Kerri’s Endo had strongly urged her to change her infusion site every 2 days, to help with absorption. I typically wear my site for 4-7 days, depending on where it is and how good my numbers are looking. And since she shared her Endo’s advice with me, I’ve been paying closer attention and have definitely noticed that once I hit the 3 day mark, my numbers DO start to creep up. Crazy, huh?
I’ve written about my lack of real estate before, but it’s getting to be a bigger problem, the further along my pregnancy progresses (read: the bigger I get.) I can no longer use my stomach area. My hips used to be a standard “go to” but they do not absorb worth a darn anymore (scar tissue is a huge problem there.) So Kerri suggested my back or arms. Monday night, I put a site in my back for the first time. It actually wasn’t that bad. It’s in my lower back, above the waist line of my pants. So now I’m on day 3 and whaddayaknow… going back to the last point, my numbers haven’t gone below 150 all day today. So I’ll be changing the site out tonight for sure.
Continuing with her site suggestions, she’d told me she uses her arms frequently. I’ve never done that one…. I’ve always heard about it, but frankly I didn’t want to have to mess with the tubing – having to feed it down my shirt, etc. But seeing as how it is new, uncharted real estate (other than when I was on MDI’s, I’d use my upper arm a lot) I may very well have to try it out. I was talking with Kerri, Kim, and Courtney about it yesterday on Twitter, and if they can all do it … then I know I can, too. I’ll keep you posted on when/if I try it, and how it goes.
And then I reached out to another local DOC friend a couple of days later, Melissa, to ask her which Endo she sees, because she has a young toddler at home, and if you’ve kept up with my blog lately, you know I need to switch doctors.
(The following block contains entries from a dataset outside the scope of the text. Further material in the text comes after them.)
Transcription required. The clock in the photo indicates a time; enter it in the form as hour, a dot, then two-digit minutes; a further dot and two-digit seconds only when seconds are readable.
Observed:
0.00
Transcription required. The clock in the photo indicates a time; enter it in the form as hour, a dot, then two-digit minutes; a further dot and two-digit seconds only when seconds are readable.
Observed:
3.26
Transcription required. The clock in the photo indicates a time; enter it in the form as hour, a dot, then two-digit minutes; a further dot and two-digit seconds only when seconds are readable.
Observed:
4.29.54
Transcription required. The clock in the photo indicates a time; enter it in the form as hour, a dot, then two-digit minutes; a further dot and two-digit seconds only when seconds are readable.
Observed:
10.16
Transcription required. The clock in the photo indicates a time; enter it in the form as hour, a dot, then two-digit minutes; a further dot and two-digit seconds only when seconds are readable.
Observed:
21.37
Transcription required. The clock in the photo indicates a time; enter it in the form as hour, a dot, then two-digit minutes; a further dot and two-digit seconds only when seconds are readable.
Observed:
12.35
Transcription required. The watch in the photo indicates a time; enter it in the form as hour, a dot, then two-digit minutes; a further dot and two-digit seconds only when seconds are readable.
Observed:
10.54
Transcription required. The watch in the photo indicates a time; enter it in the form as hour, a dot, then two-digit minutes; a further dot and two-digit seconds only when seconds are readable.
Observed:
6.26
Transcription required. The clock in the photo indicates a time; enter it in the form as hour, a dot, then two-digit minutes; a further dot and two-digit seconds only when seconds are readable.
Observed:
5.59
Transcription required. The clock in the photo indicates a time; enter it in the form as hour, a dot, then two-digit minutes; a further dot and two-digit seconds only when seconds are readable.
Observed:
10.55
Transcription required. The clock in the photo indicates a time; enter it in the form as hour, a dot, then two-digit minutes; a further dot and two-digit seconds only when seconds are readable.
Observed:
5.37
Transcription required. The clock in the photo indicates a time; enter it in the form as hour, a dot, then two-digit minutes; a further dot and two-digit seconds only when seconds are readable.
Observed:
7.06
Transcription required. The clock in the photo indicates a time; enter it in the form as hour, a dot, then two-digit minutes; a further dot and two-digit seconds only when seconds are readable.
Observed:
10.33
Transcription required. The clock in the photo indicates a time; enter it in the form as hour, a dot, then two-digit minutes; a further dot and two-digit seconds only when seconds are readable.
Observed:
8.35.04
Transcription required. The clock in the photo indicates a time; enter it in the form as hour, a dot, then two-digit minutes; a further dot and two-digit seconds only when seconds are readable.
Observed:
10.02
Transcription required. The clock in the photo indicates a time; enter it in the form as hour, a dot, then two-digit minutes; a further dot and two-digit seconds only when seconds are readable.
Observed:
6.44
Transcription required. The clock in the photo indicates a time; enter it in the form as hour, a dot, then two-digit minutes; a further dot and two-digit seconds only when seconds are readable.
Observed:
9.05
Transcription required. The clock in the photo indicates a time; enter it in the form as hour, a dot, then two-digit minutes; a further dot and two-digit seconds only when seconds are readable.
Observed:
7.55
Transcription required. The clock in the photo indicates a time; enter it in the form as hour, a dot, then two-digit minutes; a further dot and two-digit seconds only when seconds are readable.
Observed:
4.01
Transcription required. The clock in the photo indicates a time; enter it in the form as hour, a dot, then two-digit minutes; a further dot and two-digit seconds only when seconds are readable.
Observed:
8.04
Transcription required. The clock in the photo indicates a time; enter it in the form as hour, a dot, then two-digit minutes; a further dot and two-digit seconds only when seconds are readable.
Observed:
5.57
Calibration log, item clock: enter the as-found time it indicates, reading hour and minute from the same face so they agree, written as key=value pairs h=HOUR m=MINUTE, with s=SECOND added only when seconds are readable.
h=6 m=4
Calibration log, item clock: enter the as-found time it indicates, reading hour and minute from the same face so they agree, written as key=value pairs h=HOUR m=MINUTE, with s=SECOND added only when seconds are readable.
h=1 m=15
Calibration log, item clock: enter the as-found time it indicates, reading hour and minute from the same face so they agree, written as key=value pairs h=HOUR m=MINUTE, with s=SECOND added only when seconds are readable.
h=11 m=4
She gave me the contact info for hers, and she even said *gasp* that the doctor came to the hospital after she’d had her baby. (What a concept!) And she gave several reasons why she loves her so much. The only positives I can say about mine is he’s a nice man, and I love his office staff. And the biggest reason I’ve stayed is for convenience. That reason isn’t good enough any longer.
I’m so thankful to know these women who have gone through pregnancy and can offer these pointers. I feel like I learn something new every day. And hopefully what I share on my blog can help someone else out (pregnancy or non-pregnancy related) as well. That is the ultimate goal of my blog, anyway.